◆ Set task 1
Extract the part of the Warren Macdonald biography starting at "Ten months later, Warren" and ending at "in Alberta, Canada.".
◆ Set task 2
Summarize the Warren Macdonald biography in two sentences.
◆ Set task 3
In the Warren Macdonald biography, who raced down the mountain for help after the boulder fell?

◆ Page
++++

Warren Macdonald (born 1965 in Melbourne, Victoria, Australia) is an Australian environmentalist, explorer, mountain climber, motivational speaker, and writer.

In April 1997 Warren Macdonald was climbing on Hinchinbrook Island, Northern Australia when a giant boulder fell on his legs. Warren survived the accident thanks to Geert van Keulen, a Dutch traveller Warren had met the day before, who raced down the mountain for help. He spent two days out in the open and both his legs were amputated at the thigh.

Ten months later, Warren climbed Cradle Mountain, Tasmania, Australia using a modified wheelchair and the seat of his pants. A year later he climbed Federation Peak in Tasmania, Australia. In February 2003 he became the first double-above knee amputee to reach the summit of Mount Kilimanjaro in Tanzania, Africa's tallest peak while using specialty climbing prostheses developed by Hanger prosthetists Kevin Carroll and Chad Simpson. More recently Warren climbed El Capitan in the Sierra Nevada, California, United States and the Weeping Wall in Alberta, Canada.

++++

◆ Recorded data
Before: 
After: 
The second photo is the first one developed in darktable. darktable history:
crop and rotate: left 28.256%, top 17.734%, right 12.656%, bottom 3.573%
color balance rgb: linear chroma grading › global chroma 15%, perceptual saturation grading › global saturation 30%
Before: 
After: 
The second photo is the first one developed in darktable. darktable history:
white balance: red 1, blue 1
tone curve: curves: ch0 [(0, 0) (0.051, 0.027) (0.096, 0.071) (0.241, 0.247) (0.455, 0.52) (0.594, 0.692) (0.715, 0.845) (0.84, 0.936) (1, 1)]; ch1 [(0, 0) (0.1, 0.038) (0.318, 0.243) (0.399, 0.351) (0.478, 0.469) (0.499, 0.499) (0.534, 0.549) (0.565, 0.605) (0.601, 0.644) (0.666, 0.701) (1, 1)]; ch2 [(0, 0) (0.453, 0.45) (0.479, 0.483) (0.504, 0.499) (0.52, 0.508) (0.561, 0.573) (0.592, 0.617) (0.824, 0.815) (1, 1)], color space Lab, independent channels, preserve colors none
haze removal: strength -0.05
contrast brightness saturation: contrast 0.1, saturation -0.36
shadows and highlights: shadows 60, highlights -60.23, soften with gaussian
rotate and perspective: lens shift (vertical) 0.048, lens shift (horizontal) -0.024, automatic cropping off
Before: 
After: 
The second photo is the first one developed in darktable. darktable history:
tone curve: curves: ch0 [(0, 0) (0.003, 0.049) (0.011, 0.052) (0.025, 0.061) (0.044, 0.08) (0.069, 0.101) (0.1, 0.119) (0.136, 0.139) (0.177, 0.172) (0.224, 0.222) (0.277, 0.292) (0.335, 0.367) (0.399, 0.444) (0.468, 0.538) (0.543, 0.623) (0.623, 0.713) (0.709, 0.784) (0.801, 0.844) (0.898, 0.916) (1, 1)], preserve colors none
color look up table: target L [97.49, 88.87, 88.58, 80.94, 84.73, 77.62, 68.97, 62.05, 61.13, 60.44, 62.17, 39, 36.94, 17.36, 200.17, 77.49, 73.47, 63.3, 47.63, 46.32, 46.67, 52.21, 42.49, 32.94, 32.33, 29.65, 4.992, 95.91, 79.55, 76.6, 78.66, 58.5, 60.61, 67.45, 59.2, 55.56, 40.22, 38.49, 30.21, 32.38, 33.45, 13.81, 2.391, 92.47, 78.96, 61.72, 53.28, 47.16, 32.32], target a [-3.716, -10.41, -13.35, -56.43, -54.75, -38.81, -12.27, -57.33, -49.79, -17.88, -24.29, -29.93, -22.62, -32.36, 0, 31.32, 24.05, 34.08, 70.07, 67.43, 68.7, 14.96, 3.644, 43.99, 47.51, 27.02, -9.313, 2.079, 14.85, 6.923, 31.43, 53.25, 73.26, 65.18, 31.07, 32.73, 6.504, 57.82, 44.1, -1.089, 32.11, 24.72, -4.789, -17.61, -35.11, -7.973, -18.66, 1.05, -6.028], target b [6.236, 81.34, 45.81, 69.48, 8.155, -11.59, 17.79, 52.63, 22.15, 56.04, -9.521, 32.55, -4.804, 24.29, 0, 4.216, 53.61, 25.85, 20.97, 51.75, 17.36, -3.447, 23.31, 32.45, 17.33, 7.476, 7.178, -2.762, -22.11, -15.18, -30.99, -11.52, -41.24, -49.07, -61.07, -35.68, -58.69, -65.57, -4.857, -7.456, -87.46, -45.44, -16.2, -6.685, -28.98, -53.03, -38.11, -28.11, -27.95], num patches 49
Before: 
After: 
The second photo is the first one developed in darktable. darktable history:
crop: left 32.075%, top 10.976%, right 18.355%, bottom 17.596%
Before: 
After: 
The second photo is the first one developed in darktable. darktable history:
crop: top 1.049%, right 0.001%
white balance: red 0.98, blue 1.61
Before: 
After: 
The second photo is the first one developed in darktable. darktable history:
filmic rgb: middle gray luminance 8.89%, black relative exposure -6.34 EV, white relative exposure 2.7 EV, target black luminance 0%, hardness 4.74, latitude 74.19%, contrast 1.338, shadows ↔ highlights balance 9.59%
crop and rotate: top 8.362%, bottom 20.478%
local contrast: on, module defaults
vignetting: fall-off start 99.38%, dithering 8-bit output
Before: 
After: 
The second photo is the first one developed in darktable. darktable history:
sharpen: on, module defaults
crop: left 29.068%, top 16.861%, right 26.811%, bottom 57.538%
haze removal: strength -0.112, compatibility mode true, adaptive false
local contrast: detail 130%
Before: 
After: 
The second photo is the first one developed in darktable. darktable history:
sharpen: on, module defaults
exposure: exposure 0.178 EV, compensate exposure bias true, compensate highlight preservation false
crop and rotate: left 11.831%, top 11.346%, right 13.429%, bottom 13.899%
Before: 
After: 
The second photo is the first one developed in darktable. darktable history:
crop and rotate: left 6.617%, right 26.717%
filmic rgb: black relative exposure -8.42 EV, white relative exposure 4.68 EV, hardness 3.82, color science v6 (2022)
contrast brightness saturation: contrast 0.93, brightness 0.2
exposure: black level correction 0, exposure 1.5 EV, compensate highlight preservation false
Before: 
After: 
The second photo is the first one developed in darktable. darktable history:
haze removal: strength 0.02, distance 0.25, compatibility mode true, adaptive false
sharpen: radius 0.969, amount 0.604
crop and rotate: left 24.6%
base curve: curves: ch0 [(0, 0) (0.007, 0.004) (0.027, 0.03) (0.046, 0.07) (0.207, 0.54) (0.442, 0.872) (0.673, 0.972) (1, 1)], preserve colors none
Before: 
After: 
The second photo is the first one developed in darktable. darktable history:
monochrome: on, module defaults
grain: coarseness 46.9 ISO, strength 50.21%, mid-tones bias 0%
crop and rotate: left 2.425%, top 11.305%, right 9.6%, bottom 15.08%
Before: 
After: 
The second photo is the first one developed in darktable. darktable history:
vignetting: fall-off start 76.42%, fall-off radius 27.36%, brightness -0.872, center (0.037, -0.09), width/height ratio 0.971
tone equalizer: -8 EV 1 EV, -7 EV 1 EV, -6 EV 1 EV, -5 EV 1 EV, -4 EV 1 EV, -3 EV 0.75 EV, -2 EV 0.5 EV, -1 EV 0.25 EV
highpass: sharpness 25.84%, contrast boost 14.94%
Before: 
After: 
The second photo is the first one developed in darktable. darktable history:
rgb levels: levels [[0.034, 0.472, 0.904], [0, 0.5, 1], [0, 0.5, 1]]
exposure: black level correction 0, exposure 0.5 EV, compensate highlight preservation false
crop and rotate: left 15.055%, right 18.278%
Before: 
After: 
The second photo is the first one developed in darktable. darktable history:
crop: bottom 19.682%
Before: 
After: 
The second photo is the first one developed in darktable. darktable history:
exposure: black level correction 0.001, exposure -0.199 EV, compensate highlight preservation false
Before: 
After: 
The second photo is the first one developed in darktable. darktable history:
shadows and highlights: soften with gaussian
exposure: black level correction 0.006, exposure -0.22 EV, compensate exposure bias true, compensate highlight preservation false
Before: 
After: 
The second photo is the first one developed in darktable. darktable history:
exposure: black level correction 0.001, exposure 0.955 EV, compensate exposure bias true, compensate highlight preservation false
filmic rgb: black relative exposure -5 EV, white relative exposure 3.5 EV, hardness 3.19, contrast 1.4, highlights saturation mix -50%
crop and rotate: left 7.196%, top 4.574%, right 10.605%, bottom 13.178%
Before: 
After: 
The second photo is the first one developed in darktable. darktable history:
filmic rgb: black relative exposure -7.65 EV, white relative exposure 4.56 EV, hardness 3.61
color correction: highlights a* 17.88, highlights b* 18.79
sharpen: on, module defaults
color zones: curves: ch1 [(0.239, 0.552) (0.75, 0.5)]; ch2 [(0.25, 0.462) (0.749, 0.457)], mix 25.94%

++++

◆ Full answer 1
Ten months later, Warren climbed Cradle Mountain, Tasmania, Australia using a modified wheelchair and the seat of his pants. A year later he climbed Federation Peak in Tasmania, Australia. In February 2003 he became the first double-above knee amputee to reach the summit of Mount Kilimanjaro in Tanzania, Africa's tallest peak while using specialty climbing prostheses developed by Hanger prosthetists Kevin Carroll and Chad Simpson. More recently Warren climbed El Capitan in the Sierra Nevada, California, United States and the Weeping Wall in Alberta, Canada.

◆ Full answer 2
Warren Macdonald, an Australian environmentalist, explorer, mountain climber, motivational speaker, and writer born in Melbourne in 1965, lost both legs at the thigh after a boulder fell on him while he was climbing on Hinchinbrook Island in April 1997. He went on to climb Cradle Mountain, Federation Peak, El Capitan, and the Weeping Wall, and in February 2003 he became the first double-above knee amputee to reach the summit of Mount Kilimanjaro.

◆ Full answer 3
Geert van Keulen, a Dutch traveller Warren had met the day before.